Commentary by David Boyle

The picture is from the end of the lane, and the most prominent feature is a broken-down gate in the foreground. (Mom was mortified, even though the picture was taken 40 years before she came to the farm.)

In those days, farms had a gate at the end of the lane, to keep the horses from wandering up the road. In this picture, the gate itself is no longer present. There is a makeshift fence of horizontal boards, from the corner of the orchard to the gatepost on the left side of the lane. The gatepost itself has fallen over, taking the boards along with it.

There are two sections of board fence, the first section being about 4 feet long, using a handy box elder tree as a post.
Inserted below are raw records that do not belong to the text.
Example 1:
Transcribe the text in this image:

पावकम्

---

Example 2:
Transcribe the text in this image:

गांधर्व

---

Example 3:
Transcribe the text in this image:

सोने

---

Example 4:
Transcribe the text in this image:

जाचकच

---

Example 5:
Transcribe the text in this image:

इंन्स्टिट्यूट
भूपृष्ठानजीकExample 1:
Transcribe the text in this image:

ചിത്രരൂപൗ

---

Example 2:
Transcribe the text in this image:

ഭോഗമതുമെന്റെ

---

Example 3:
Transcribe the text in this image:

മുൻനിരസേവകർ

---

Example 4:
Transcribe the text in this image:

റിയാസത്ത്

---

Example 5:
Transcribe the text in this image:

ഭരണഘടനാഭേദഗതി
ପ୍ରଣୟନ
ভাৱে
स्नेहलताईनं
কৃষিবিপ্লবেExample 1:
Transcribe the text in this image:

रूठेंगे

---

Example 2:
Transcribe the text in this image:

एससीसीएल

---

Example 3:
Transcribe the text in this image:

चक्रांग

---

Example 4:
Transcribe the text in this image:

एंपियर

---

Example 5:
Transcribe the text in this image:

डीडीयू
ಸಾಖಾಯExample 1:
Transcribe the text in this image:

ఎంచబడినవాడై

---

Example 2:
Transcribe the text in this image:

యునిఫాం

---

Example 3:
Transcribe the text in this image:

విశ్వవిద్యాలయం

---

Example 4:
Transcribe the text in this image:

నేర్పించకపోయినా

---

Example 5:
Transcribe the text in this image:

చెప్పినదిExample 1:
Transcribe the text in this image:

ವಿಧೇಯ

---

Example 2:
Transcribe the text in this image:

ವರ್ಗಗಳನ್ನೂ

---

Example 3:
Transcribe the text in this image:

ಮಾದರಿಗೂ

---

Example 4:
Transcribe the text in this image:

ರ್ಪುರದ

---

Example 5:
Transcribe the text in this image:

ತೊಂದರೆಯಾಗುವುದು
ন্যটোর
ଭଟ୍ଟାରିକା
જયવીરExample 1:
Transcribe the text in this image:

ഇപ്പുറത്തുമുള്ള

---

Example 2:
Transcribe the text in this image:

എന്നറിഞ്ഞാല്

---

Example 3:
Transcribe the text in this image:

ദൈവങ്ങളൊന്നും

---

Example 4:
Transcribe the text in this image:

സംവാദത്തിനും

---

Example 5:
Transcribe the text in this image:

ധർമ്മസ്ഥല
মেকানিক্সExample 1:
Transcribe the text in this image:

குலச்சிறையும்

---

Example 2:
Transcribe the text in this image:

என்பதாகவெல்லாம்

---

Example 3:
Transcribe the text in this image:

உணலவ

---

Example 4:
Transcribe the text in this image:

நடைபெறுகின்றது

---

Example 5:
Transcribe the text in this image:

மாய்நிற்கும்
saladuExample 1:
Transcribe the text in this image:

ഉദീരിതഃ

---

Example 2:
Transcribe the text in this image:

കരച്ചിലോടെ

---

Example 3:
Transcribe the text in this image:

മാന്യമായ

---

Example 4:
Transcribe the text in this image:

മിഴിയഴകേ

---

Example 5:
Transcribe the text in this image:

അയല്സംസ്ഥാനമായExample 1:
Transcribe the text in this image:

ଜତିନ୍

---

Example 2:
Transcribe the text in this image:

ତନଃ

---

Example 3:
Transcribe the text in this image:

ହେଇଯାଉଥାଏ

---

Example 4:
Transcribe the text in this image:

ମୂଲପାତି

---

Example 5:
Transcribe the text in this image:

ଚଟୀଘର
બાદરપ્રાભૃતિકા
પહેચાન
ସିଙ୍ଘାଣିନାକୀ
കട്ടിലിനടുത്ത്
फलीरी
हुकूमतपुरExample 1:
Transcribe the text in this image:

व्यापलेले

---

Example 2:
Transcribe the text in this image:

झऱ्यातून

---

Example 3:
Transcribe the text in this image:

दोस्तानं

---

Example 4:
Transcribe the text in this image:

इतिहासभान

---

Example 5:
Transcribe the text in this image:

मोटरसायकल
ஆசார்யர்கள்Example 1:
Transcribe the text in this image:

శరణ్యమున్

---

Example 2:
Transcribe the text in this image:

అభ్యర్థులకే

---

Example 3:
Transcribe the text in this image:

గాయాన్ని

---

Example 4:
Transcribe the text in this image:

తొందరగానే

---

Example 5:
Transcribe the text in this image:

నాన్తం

The next section is sprawled fanlike, to where the gatepost used to be. The fence between the orchard and the lane is three strands of barbed wire.

The grass in the ditch between the fence and the laneway was recently burned. This and the absence of leaves on the tree lead to the conclusion that the picture was taken in early spring (maybe early March).

The fence on the west side of the lane was made of vertical boards (maybe to keep pigs in the field), somewhat dilapidated. There are wagon or buggy tracks on the lane, but no horse tracks (ground was packed).

The barn is visible on the left side of the picture. It is the barn that was torn down in 1953, single-pitch roof running north to south. I always thought that the old barn was rather plain; however, the barn in this picture has a cupola on top of it. Dad didn't recall a cupola - it must have blown off before his time.

The house also looks rather plain: no shutters or brickwork on the side. The west parlor porch is just like the east parlor porch: wooden columns, no brickwork. The elm tree is there, of course. Not much taller than two times the house. Windmill tower appears to be made of wood. There are no electric lines (the REA came through in the late '30s), but there do appear to be phone poles.

My guess is that an itinerant photographer took farm pictures in the area and later mailed the proof to each farm. The faint markings on the back of the print look like a photo proof stamp.